To use the Optane 900p as caching devices, i created a GPT partition table with a 10GB ZIL (“log”) and 120GB L2ARC (“cache”) partition. Adding them to the pool is easy:
$ zpool add storage log nvme-INTEL_SSDPED1D280GA_PHMXXX2301DU280CGN-part1
Now my pool looks like this:
$ zpool status -v
I was previously using the “qcow2” disk format on ext4, which is now a bad idea since ZFS is already a copy-on-write system. Those images can easily be transformed to RAW images and dd’ed back to the ZFS dataset.
$ qemu-img convert -f qcow2 -O raw vm-100-disk-1.qcow2 vm-100-disk-1.raw
ZFS allows to create sparse datasets, which will only grow if their space is actually used. Since zeros are highly compressible, writing and deleting a large “zero file” within the VMs can actually free up ZFS storage. After moving to RAW images, run the following within the VM:
$ dd if=/dev/zero of=zerofile bs=1M
Since i’m running virtual machines, there is another thing which should go to low-latency storage: swap. I try to conserve as much memory as possible, which means VMs sometimes use their swap space, which gets horribly slow in case it resides on spinning disks. For that reason i created another partition, created a separate ZFS pool and created disk images that will hold the VMs swamp data.
Creating a new pool is very simple and as i don’t need redundancy on swap it will just be one “device”, actually a partition. Using unique hardware identifiers instead of device paths (e.g. “/dev/nvme0n1p3”) is quite helpful as PCIe enumeration and partition order may change.

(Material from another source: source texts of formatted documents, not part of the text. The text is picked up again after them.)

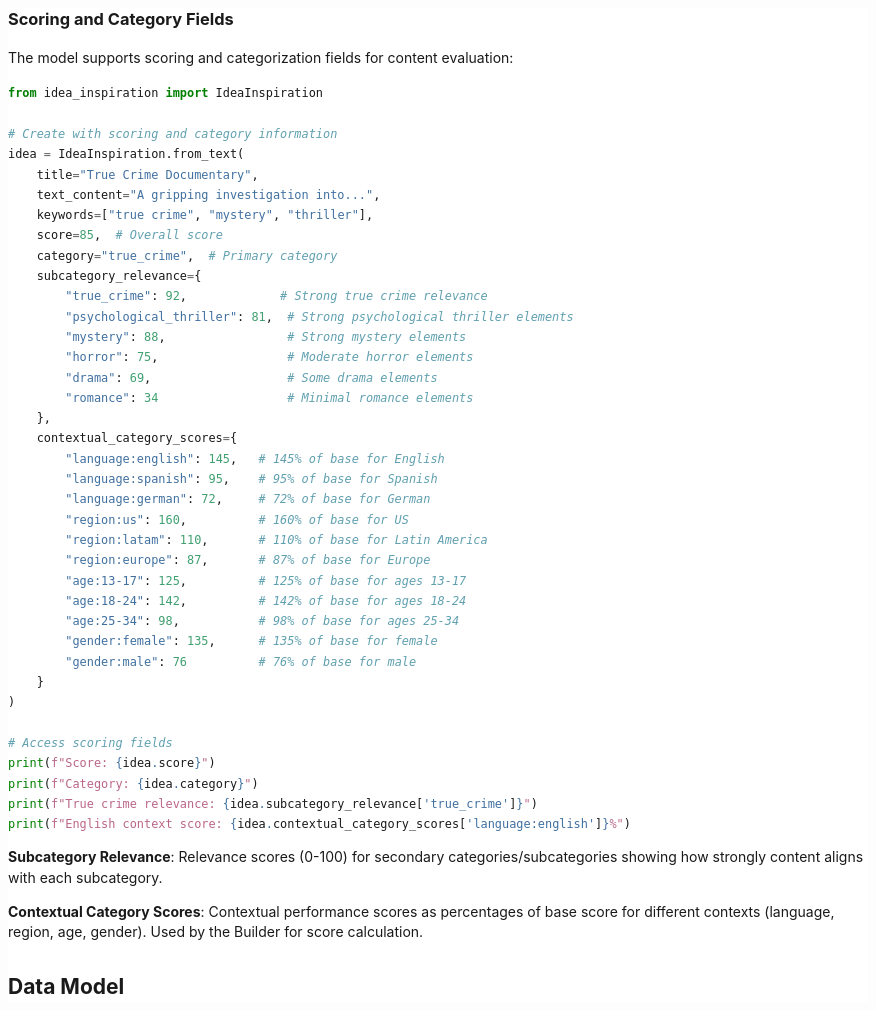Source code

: ### Scoring and Category Fields

The model supports scoring and categorization fields for content evaluation:

```python
from idea_inspiration import IdeaInspiration

# Create with scoring and category information
idea = IdeaInspiration.from_text(
    title="True Crime Documentary",
    text_content="A gripping investigation into...",
    keywords=["true crime", "mystery", "thriller"],
    score=85,  # Overall score
    category="true_crime",  # Primary category
    subcategory_relevance={
        "true_crime": 92,             # Strong true crime relevance
        "psychological_thriller": 81,  # Strong psychological thriller elements
        "mystery": 88,                 # Strong mystery elements
        "horror": 75,                  # Moderate horror elements
        "drama": 69,                   # Some drama elements
        "romance": 34                  # Minimal romance elements
    },
    contextual_category_scores={
        "language:english": 145,   # 145% of base for English
        "language:spanish": 95,    # 95% of base for Spanish
        "language:german": 72,     # 72% of base for German
        "region:us": 160,          # 160% of base for US
        "region:latam": 110,       # 110% of base for Latin America
        "region:europe": 87,       # 87% of base for Europe
        "age:13-17": 125,          # 125% of base for ages 13-17
        "age:18-24": 142,          # 142% of base for ages 18-24
        "age:25-34": 98,           # 98% of base for ages 25-34
        "gender:female": 135,      # 135% of base for female
        "gender:male": 76          # 76% of base for male
    }
)

# Access scoring fields
print(f"Score: {idea.score}")
print(f"Category: {idea.category}")
print(f"True crime relevance: {idea.subcategory_relevance['true_crime']}")
print(f"English context score: {idea.contextual_category_scores['language:english']}%")
```

**Subcategory Relevance**: Relevance scores (0-100) for secondary categories/subcategories showing how strongly content aligns with each subcategory.

**Contextual Category Scores**: Contextual performance scores as percentages of base score for different contexts (language, region, age, gender). Used by the Builder for score calculation.

## Data Model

$ zpool create -O normalization=formD -O sync=always swaps INTEL_SSDPED1D280GA_PHMXXX2301DU280CGN-part4
Now new virtual disks are created on this ZFS pool and get attached to their virtual machine.
$ zfs list
Replacing old swap and re-claiming that space for the root partition is easy if the VMs are using LVM.
/dev/sdb is the new virtual device available to the VM, stored at the ZFS “swaps” pool on Optane.
Add the new swap space to LVM:
$ pvcreate /dev/sdb
Create the swap file system and use the UUID as device identifier in
$ mkswap /dev/vm-optane/swap
Disable and remove the old swap partition:
$ swapoff /dev/vm-system/swap
Extend the root partition and file system to use the free’d up space:
$ lvextend -l +100%FREE /dev/vm-system/root
…and reboot the VM, just to be sure the file system is undamaged.